Fremantle Residence

Returning a renovated Fremantle home to its former glory.

Sustainable design  can be done in many ways and maintaining an existing building is a great one. It’s even more pertinent when the existing building is a late 1800’s heritage workers cottage in Fremantle. This building was heritage listed but even when not heritage listed, existing buildings should always be maintained where possible to reduce material use and waste.

Client priorities

When our clients bought this home, the existing limestone structure was unrecognizable behind an inch of plaster. But with lots of hard work they were able to strip it back to its former glory. Our clients wanted tokeep the original limestone cottage, but also wanted a larger home. Which is why we were hired to build an extension to the already existing home.

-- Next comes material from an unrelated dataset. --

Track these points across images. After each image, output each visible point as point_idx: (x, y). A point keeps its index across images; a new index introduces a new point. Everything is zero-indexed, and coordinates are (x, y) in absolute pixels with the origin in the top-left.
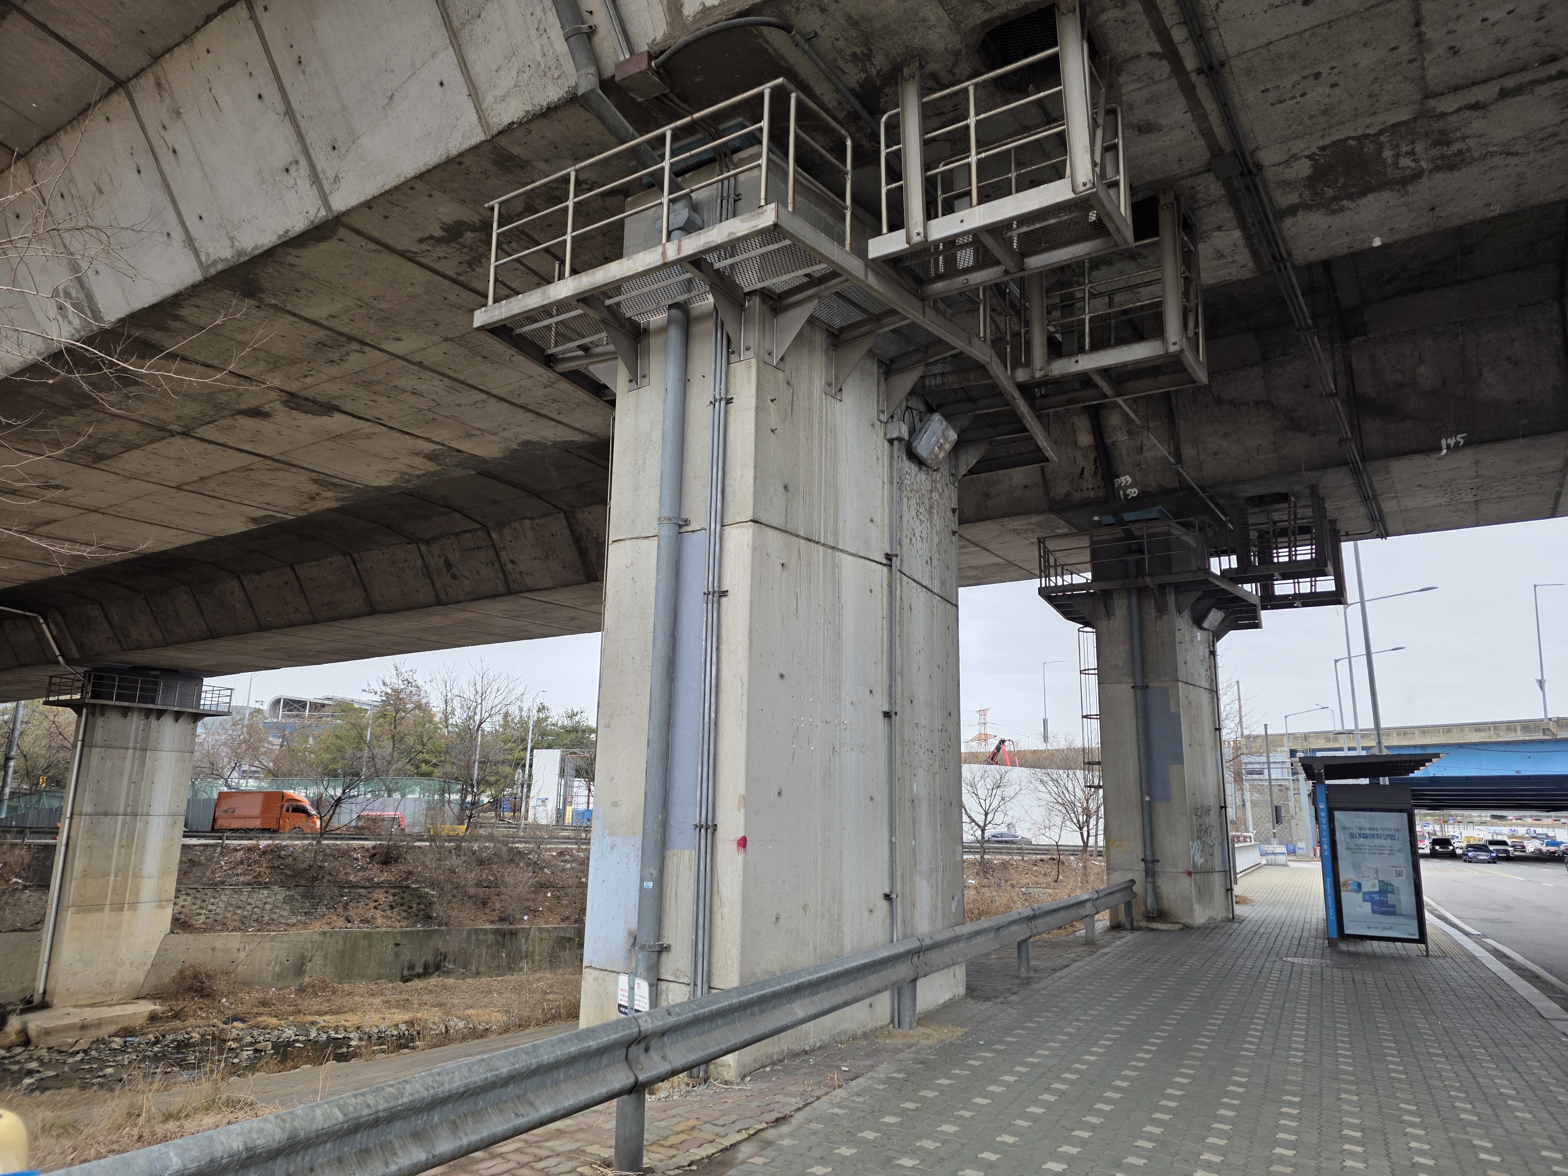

This involved an open plan kitchen, dining and living area on the ground floor with three bedrooms and two bathrooms on the first floor.

Sustainable features

Except for the concreted ground slab, the entire structure is built with renewable timbers. As a great insulator, timber ensures that heat transfer in and out of the building is minimised.

The entire extension is a box in shape, which results in minimal external surface area and further reduces heat transfer.


The one downside of an all-timber structure in Perth or the Southwest is the lack of thermal mass. This means that passively heating the home will be a little more difficult than, say, in a reverse brick veneer construction.

The concrete slab does provide a reasonable amount of thermal mass, and it was enough to get this home past the National Construction Code rating system.

Had the home been larger it may have been more difficult. Despite this, our clients are still able to live comfortably with minimal energy usage.

As the site is very compact and the outdoor areas quite minimal it was very important that the living areas opened directly into those spaces. This was achieved with the use of bifold doors and windows, however, heat loading from these small areas needed to be considered.

Concrete breeze blocks were used, laid on their side and filled with soil.